Any vaccination in the 14 days preceding enrollment in the study or scheduled between Visit 1 and Visit 2.
Participation in any other interventional drug or vaccine trial within the 30 days preceding or during enrollment into this study.*
Immunocompromising condition or immunosuppressive therapy (including systemic steroid use for 2 weeks or more), cancer chemotherapy, or radiation therapy at the time of enrollment, planned during the period of this study, or at any time within the past 6 months.
Receipt of blood or blood products within the 3 months preceding enrollment in the study.
Diabetes mellitus requiring pharmacological control.
Any condition that in the opinion of the Investigator would pose a health risk to the subject if enrolled or could interfere with the evaluation of the vaccine.

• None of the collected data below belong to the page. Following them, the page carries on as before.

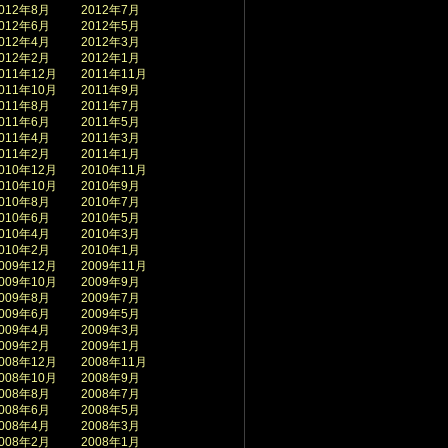
012年8月
2012年7月
012年6月
2012年5月
012年4月
2012年3月
012年2月
2012年1月
011年12月
2011年11月
011年10月
2011年9月
011年8月
2011年7月
011年6月
2011年5月
011年4月
2011年3月
011年2月
2011年1月
010年12月
2010年11月
010年10月
2010年9月
010年8月
2010年7月
010年6月
2010年5月
010年4月
2010年3月
010年2月
2010年1月
009年12月
2009年11月
009年10月
2009年9月
009年8月
2009年7月
009年6月
2009年5月
009年4月
2009年3月
009年2月
2009年1月
008年12月
2008年11月
008年10月
2008年9月
008年8月
2008年7月
008年6月
2008年5月
008年4月
2008年3月
008年2月
2008年1月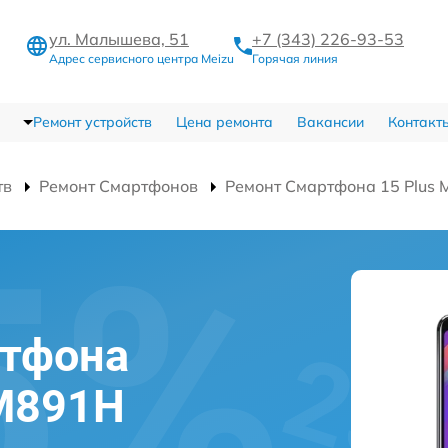
ул. Малышева, 51
+7 (343) 226-93-53
Адрес сервисного центра Meizu
Горячая линия
Ремонт устройств
Цена ремонта
Вакансии
Контакт
тв
Ремонт Смартфонов
Ремонт Смартфона 15 Plus
ртфона
 M891H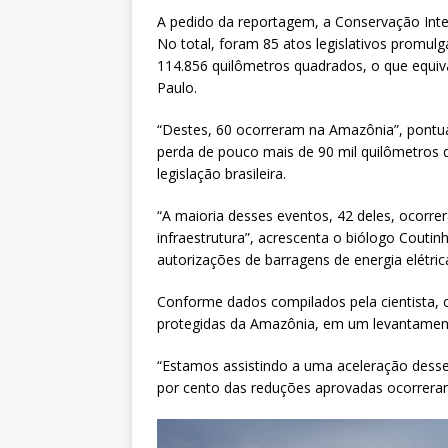
A pedido da reportagem, a Conservação Inte
No total, foram 85 atos legislativos promul
114.856 quilômetros quadrados, o que equi
Paulo.
“Destes, 60 ocorreram na Amazônia”, pontu
perda de pouco mais de 90 mil quilômetros
legislação brasileira.
“A maioria desses eventos, 42 deles, ocorr
infraestrutura”, acrescenta o biólogo Couti
autorizações de barragens de energia elétric
Conforme dados compilados pela cientista, 
protegidas da Amazônia, em um levantamento
“Estamos assistindo a uma aceleração desses
por cento das reduções aprovadas ocorrera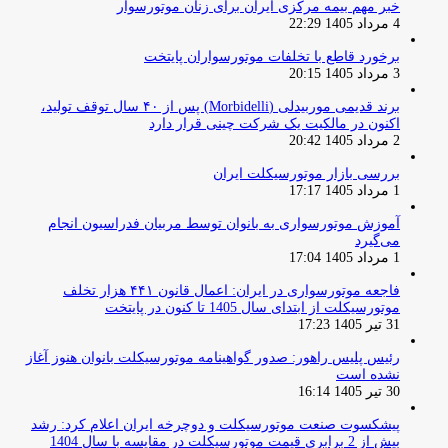
خبر مهم بیمه مرکزی ایران برای زنان موتورسوار
4 مرداد 1405 22:29
برخورد قاطع با تخلفات موتورسواران پایتخت
3 مرداد 1405 20:15
برند قدیمی موربیدلی (Morbidelli) پس از ۴۰ سال توقف تولید،
اکنون در مالکیت یک شرکت چینی قرار دارد
2 مرداد 1405 20:42
بررسی بازار موتورسیکلت ایران
1 مرداد 1405 17:17
آموزش موتورسواری به بانوان توسط مربیان فدراسیون انجام
می‌گیرد
1 مرداد 1405 17:04
فاجعه موتورسواری در ایران: اعمال قانون ۴۴۱ هزار تخلف
موتورسیکلت از ابتدای سال 1405 تا کنون در پایتخت
31 تیر 1405 17:23
رئیس پلیس راهور: صدور گواهینامه موتورسیکلت بانوان هنوز آغاز
نشده است
30 تیر 1405 16:14
پیشکسوت صنعت موتورسیکلت و دوچرخه ایران اعلام کرد: رشد
بیش از 2 برابری قیمت موتورسیکلت در مقایسه با سال 1404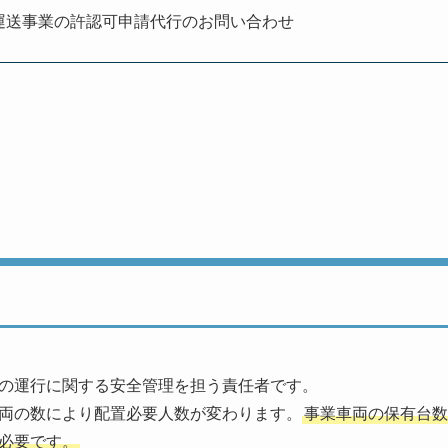
運送事業の許認可申請代行のお問い合わせ
の運行に関する安全管理を担う責任者です。
両の数により配置必要人数が変わります。
事業車両の保有台数
必要です。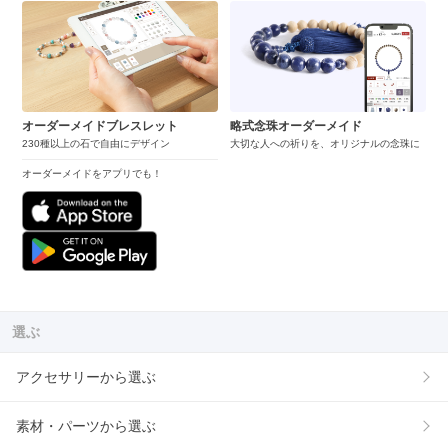
オーダーメイドブレスレット
略式念珠オーダーメイド
230種以上の石で自由にデザイン
大切な人への祈りを、オリジナルの念珠に
オーダーメイドをアプリでも！
選ぶ
アクセサリーから選ぶ
素材・パーツから選ぶ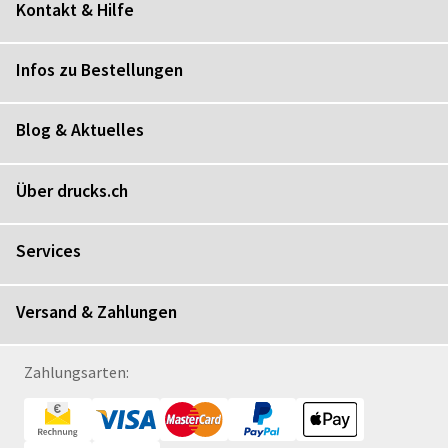
Kontakt & Hilfe
Infos zu Bestellungen
Blog & Aktuelles
Über drucks.ch
Services
Versand & Zahlungen
Zahlungsarten: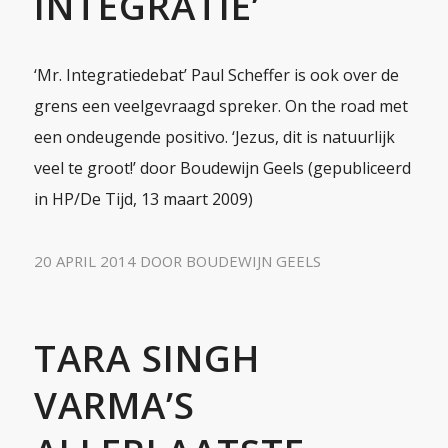
INTEGRATIE’
‘Mr. Integratiedebat’ Paul Scheffer is ook over de
grens een veelgevraagd spreker. On the road met
een ondeugende positivo. ‘Jezus, dit is natuurlijk
veel te groot!’ door Boudewijn Geels (gepubliceerd
in HP/De Tijd, 13 maart 2009)
20 APRIL 2014
DOOR
BOUDEWIJN GEELS
TARA SINGH
VARMA’S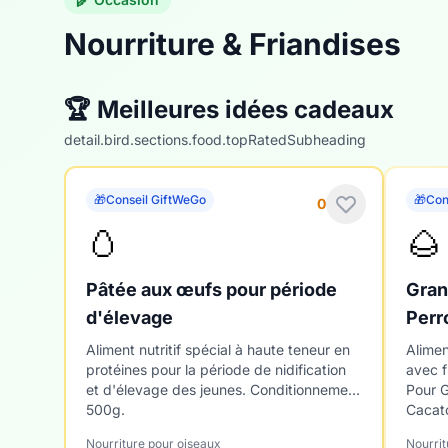
Nourriture & Friandises
🏆 Meilleures idées cadeaux
detail.bird.sections.food.topRatedSubheading
🎁
Conseil GiftWeGo
🎁
Con
0
🥚
🌰
Pâtée aux œufs pour période
Gran
d'élevage
Perr
Aliment nutritif spécial à haute teneur en
Alimen
protéines pour la période de nidification
avec f
et d'élevage des jeunes. Conditionnement
Pour 
500g.
Cacato
Nourriture pour oiseaux
Nourrit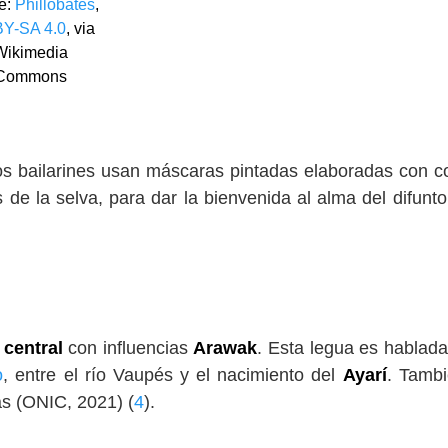
e:
Phillobates
,
Y-SA 4.0
, via
Wikimedia
Commons
 los bailarines usan máscaras pintadas elaboradas con c
s de la selva, para dar la bienvenida al alma del difunto
central
con influencias
Arawak
. Esta legua es hablada
o
, entre el río Vaupés y el nacimiento del
Ayarí
. Tamb
as (ONIC, 2021) (
4
).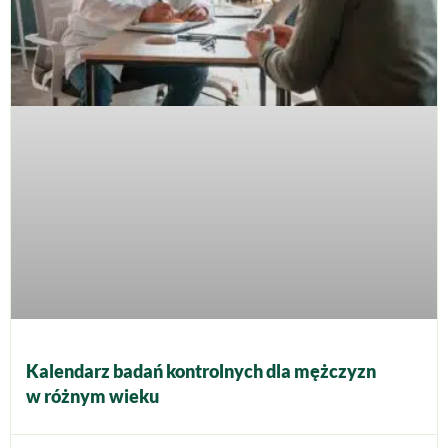
Kalendarz badań kontrolnych dla mężczyzn
w różnym wieku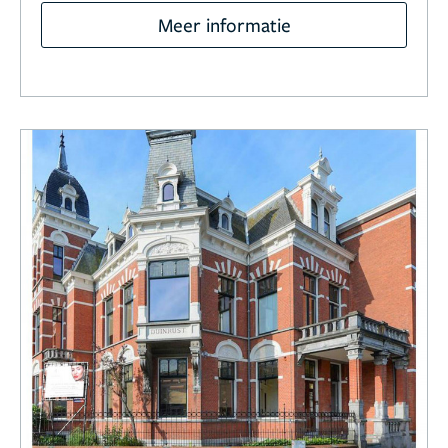
Meer informatie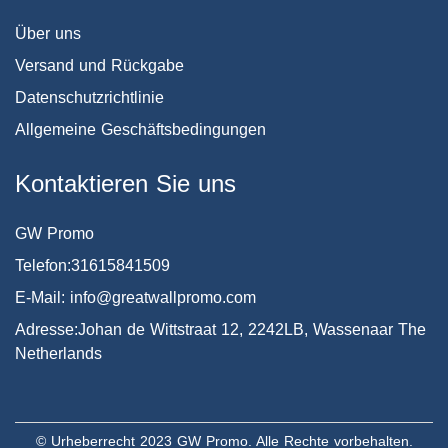
Über uns
Versand und Rückgabe
Datenschutzrichtlinie
Allgemeine Geschäftsbedingungen
Kontaktieren Sie uns
GW Promo
Telefon:31615841509
E-Mail: info@greatwallpromo.com
Adresse:Johan de Wittstraat 12, 2242LB, Wassenaar The
Netherlands
© Urheberrecht 2023 GW Promo. Alle Rechte vorbehalten.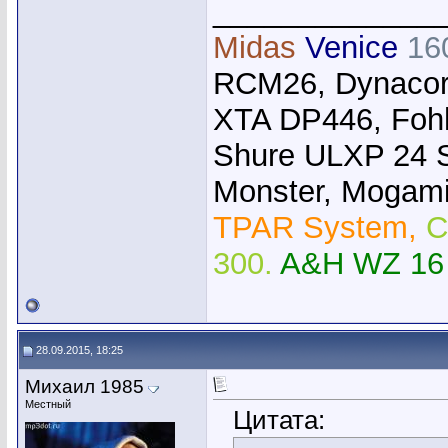
_____________
Midas
Venice
16
RCM26, Dynacor
XTA DP446, Foh
Shure ULXP 24 
Monster, Mogami,
TPAR System,
C
300.
A&H WZ 16
28.09.2015, 18:25
Михаил 1985
Местный
Цитата: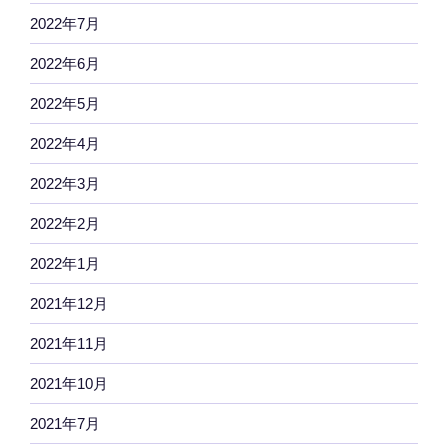
2022年7月
2022年6月
2022年5月
2022年4月
2022年3月
2022年2月
2022年1月
2021年12月
2021年11月
2021年10月
2021年7月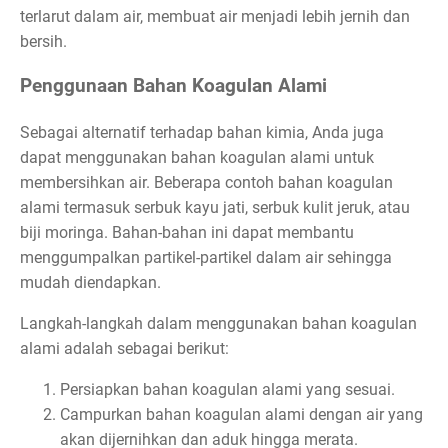
terlarut dalam air, membuat air menjadi lebih jernih dan
bersih.
Penggunaan Bahan Koagulan Alami
Sebagai alternatif terhadap bahan kimia, Anda juga
dapat menggunakan bahan koagulan alami untuk
membersihkan air. Beberapa contoh bahan koagulan
alami termasuk serbuk kayu jati, serbuk kulit jeruk, atau
biji moringa. Bahan-bahan ini dapat membantu
menggumpalkan partikel-partikel dalam air sehingga
mudah diendapkan.
Langkah-langkah dalam menggunakan bahan koagulan
alami adalah sebagai berikut:
Persiapkan bahan koagulan alami yang sesuai.
Campurkan bahan koagulan alami dengan air yang
akan dijernihkan dan aduk hingga merata.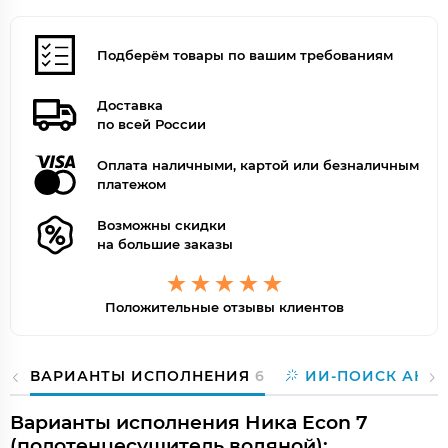
Подберём товары по вашим требованиям
Доставка
по всей России
Оплата наличными, картой или безналичным
платежом
Возможны скидки
на большие заказы
Положительные отзывы клиентов
ВАРИАНТЫ ИСПОЛНЕНИЯ
6
ИИ-ПОИСК АНА
Варианты исполнения Ника Econ 7
(полотенцесушитель водяной):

Person deprived of freedom by an administrative or court order (having legal or medical guardian).
For women of childbearing potential, a positive urine pregnancy test, breast feeding, or not using a medically approved and reliable form of contraception (oral contraceptives or double barrier method) for the duration of the trial.
Current use of alcohol or recreational drugs that may interfere with the subject's ability to comply with trial procedures.
Thrombocytopenia or bleeding disorder contraindicating intramuscular vaccination.
Prior personal history of Guillain-Barré syndrome. * Subjects enrolled into this study will not be prohibited from donating blood for non-interventional studies.